On Friday, MIT Tech Review released an article claiming that the hackers were from a Western government and were conducting a counterterrorism operation. Google released a statement to the media outlet explaining why it did not disclose who the hackers were.

“Project Zero is dedicated to finding and patching 0-day vulnerabilities, and posting technical research designed to advance the understanding of novel security vulnerabilities and exploitation techniques across the research community,” a Google spokesperson said in a statement.

“We believe sharing this research leads to better defensive strategies and increases security for everyone. We don’t perform attribution as part of this research.”

Although it’s true that Project Zero does not attribute hacking to specific groups, the Threat Analysis Group does. In addition, Google omitted many more details about the attack including whether or not the firm gave advance notice to the hacker government officials that they would be shutting down their efforts.

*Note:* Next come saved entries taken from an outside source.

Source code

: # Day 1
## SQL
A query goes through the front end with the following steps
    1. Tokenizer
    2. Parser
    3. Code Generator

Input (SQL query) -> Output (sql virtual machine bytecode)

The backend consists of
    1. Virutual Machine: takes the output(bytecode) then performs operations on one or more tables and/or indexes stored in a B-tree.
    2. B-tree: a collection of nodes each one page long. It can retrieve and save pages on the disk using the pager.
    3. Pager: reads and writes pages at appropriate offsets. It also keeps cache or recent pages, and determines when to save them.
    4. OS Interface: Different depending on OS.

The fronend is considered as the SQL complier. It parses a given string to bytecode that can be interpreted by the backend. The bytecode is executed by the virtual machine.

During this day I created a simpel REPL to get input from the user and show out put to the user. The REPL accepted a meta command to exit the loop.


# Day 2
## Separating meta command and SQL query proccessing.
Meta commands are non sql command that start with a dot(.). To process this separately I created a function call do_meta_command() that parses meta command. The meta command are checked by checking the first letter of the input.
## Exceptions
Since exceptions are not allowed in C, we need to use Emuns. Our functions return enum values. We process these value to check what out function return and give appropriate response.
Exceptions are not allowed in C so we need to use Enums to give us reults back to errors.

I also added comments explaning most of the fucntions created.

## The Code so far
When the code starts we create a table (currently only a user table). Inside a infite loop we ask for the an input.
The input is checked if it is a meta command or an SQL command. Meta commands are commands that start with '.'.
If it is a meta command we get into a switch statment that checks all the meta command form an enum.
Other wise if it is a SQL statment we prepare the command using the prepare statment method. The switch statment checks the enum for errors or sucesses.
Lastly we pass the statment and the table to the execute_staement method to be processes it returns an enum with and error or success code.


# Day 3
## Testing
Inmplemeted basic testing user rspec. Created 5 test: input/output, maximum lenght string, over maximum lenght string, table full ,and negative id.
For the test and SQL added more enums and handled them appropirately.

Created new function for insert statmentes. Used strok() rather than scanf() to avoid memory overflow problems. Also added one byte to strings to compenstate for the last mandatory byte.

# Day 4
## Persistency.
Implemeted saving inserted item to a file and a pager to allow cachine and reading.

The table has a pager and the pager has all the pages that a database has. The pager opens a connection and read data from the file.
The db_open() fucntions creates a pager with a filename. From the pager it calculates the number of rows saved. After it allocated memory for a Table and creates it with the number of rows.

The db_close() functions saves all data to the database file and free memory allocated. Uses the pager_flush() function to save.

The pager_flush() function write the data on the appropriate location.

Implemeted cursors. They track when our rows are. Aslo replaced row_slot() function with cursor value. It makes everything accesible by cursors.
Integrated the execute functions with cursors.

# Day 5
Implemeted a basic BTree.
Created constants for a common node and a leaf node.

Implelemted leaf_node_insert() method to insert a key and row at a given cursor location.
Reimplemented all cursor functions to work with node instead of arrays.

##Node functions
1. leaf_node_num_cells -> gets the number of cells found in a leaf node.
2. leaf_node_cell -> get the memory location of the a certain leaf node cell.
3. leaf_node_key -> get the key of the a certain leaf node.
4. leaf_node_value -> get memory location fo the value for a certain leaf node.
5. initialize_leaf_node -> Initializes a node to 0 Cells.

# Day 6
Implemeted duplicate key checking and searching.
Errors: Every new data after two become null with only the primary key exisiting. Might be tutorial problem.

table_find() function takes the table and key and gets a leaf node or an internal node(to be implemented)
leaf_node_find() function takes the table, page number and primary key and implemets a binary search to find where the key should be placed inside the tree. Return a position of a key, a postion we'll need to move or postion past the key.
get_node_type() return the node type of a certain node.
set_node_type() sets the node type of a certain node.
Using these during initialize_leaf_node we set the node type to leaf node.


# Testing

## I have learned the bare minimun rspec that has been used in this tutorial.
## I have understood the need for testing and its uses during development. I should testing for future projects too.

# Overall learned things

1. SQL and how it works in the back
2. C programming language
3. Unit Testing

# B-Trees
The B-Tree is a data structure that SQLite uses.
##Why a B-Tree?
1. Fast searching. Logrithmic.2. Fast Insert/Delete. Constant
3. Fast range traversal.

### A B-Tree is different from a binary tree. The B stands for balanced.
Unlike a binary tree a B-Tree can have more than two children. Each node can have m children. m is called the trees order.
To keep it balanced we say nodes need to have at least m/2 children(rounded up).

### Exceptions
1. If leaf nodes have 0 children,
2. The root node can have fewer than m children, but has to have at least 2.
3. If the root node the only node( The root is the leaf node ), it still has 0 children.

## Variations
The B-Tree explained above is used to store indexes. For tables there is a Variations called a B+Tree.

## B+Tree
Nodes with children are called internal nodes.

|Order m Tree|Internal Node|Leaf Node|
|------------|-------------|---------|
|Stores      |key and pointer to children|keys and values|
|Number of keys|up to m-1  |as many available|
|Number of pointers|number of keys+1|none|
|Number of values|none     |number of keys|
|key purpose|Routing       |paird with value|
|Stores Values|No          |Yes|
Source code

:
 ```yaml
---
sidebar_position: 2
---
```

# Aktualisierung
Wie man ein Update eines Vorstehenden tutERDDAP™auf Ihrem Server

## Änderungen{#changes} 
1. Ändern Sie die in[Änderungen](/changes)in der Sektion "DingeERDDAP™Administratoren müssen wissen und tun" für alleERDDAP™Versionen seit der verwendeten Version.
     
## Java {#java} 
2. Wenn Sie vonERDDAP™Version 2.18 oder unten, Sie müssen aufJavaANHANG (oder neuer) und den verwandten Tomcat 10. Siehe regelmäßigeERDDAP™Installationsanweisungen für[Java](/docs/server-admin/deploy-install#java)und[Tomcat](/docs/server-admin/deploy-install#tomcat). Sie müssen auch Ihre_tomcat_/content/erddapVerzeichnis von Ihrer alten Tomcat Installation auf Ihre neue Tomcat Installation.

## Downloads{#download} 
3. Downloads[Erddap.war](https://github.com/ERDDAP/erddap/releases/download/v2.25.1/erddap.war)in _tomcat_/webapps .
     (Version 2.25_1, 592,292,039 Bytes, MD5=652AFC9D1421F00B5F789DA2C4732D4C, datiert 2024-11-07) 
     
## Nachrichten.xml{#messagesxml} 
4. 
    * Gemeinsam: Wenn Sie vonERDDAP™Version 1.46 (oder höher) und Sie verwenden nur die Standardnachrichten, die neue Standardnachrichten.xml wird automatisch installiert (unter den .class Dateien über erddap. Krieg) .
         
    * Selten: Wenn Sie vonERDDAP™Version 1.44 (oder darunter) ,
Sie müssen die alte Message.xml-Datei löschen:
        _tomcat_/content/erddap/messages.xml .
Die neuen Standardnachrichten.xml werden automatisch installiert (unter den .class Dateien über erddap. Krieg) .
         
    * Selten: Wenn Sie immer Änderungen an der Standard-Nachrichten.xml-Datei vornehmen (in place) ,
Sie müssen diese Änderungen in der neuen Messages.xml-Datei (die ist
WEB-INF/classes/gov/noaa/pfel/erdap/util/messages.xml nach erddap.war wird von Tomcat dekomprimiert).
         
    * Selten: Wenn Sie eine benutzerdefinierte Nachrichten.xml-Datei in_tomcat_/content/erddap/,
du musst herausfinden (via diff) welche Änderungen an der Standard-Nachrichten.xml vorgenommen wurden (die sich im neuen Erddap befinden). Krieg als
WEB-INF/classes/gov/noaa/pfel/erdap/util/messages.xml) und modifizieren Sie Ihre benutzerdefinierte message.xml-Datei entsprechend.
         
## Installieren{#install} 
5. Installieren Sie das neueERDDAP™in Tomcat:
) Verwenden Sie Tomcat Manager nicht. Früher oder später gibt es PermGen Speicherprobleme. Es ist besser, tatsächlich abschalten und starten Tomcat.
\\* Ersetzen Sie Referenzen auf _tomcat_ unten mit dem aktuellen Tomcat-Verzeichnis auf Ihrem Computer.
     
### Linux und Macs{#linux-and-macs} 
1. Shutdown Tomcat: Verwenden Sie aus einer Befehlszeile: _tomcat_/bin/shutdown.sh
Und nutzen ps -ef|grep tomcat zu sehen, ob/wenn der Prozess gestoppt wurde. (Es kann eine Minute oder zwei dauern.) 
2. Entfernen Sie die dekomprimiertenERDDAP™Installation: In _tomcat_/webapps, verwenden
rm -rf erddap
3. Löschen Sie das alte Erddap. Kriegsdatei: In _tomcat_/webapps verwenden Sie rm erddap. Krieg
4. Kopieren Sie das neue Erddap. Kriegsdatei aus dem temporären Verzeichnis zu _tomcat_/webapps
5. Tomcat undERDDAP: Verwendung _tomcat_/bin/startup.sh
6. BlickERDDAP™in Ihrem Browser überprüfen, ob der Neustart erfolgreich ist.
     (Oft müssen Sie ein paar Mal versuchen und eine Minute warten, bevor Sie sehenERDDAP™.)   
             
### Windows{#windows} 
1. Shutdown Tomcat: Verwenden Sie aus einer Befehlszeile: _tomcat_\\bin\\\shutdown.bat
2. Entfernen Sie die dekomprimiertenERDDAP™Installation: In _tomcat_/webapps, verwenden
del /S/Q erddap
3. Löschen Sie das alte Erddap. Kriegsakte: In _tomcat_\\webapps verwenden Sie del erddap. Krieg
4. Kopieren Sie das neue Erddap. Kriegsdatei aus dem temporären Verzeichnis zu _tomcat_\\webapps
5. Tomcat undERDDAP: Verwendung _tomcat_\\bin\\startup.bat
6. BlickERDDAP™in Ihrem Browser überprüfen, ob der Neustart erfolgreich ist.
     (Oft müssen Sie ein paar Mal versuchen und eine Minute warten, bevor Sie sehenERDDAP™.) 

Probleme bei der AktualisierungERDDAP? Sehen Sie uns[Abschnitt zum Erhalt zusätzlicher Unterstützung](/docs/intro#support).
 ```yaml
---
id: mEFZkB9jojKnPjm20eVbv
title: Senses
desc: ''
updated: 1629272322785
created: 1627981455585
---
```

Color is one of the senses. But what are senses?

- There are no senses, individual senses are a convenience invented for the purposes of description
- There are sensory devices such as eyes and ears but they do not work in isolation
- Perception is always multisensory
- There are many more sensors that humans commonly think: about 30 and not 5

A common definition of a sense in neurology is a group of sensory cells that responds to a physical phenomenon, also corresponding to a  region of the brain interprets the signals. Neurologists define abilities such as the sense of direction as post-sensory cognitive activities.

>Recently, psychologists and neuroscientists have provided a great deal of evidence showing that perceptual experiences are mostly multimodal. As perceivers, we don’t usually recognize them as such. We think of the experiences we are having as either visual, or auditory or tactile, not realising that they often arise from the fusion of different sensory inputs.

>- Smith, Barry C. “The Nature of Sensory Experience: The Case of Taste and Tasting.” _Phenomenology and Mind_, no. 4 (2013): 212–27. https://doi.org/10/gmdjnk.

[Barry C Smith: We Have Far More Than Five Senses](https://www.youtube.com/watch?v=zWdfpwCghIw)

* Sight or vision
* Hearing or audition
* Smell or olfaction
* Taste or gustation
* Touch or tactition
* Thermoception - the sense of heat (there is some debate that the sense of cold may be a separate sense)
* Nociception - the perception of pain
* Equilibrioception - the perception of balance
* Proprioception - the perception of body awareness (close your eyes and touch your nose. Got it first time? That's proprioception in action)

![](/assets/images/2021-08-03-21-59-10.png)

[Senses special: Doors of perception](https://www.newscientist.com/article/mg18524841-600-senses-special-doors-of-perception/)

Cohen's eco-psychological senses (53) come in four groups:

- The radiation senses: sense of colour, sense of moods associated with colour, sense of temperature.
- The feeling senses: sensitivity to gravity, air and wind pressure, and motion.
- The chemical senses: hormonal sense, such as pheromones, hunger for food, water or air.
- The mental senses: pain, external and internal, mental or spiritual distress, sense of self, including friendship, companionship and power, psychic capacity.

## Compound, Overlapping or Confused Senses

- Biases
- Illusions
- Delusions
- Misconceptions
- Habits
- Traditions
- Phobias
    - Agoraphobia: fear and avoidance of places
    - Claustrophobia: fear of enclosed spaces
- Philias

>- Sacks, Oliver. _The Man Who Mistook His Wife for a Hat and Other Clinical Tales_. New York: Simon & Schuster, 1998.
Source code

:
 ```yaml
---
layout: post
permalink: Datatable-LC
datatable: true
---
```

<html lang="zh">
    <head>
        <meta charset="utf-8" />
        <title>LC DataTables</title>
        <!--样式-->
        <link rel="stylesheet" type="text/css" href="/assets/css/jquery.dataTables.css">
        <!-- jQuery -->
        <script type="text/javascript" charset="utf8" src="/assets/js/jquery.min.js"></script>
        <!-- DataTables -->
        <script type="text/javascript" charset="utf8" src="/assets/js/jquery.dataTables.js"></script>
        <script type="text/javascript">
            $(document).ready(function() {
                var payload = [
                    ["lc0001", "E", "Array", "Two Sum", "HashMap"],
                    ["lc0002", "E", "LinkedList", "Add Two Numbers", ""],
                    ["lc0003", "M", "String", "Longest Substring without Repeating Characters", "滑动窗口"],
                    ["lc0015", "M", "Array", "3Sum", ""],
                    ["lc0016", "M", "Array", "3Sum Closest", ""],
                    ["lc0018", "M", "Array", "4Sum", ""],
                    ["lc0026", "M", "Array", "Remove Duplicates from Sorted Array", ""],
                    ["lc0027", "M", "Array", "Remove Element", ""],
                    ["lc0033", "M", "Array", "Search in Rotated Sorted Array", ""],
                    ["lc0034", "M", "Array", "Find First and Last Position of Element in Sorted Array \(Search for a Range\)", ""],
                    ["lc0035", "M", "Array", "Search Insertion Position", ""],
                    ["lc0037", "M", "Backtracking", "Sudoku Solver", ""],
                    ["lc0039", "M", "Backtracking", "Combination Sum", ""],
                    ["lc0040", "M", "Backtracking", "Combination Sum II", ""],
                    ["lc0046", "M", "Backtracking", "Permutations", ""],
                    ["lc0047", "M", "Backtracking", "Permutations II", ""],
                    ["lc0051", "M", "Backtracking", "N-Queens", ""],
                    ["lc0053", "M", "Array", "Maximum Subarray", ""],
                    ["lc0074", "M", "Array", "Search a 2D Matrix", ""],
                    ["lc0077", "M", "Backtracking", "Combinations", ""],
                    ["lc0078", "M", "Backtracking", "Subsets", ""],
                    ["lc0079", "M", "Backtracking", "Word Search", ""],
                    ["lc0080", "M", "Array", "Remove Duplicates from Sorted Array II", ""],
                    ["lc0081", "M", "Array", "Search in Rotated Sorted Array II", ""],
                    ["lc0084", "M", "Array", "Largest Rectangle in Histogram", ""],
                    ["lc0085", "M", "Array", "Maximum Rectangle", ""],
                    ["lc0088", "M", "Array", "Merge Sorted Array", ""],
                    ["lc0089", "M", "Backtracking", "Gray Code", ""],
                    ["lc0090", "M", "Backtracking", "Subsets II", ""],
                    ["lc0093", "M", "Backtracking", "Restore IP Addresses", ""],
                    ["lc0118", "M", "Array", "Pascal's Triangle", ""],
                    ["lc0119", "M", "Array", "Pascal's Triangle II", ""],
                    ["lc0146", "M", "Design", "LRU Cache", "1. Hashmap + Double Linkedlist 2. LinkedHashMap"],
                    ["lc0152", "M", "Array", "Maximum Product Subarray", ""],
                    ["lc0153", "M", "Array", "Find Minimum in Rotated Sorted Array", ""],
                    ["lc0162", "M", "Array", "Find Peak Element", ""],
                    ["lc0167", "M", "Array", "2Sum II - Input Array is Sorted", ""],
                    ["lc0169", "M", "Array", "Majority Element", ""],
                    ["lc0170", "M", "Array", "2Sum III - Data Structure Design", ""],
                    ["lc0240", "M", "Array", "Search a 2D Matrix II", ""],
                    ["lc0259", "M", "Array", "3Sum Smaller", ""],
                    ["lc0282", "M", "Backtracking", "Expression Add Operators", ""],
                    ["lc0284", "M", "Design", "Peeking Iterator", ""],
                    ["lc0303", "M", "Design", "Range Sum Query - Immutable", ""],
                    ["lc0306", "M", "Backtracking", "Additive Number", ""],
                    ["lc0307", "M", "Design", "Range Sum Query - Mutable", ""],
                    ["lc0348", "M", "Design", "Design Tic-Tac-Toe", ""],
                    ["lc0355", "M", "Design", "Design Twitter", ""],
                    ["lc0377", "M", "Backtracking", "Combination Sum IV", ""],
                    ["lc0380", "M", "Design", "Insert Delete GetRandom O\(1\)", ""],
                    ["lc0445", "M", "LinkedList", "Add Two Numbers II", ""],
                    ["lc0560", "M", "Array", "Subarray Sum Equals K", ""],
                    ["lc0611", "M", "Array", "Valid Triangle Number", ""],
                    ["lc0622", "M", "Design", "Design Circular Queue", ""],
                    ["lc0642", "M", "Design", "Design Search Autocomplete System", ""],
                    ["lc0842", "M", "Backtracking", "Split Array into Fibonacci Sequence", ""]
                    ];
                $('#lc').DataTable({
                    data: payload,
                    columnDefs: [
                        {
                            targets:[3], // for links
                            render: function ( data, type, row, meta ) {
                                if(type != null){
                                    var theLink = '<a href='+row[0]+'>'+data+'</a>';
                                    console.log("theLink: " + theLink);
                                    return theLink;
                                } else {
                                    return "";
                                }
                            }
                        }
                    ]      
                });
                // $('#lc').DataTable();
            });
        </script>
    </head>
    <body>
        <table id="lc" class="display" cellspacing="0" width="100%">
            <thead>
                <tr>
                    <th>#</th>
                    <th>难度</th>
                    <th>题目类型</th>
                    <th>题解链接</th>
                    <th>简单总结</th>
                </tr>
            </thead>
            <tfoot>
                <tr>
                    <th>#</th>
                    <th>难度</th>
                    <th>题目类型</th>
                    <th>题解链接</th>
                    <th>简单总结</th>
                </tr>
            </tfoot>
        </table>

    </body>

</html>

Google argued that what was important in this case was to fix the security flaws, rather than focus on who directed the cyber attacks. This is because even if these attacks were made by a Western government they could one day be used by nefarious agencies, argued Google. The situation lends more weight to an already ongoing discussion about how covert activity conducted by a friendly government should be handled.

Security teams discovering vulnerabilities exploited by friendly figures is not a rarity. So what's interesting here is the fact that we get to write about it. Some Google employees argued that such counterterrorism operations should not be disclosed to the public while some other employees stood up for it, citing internet security and user protection concerns.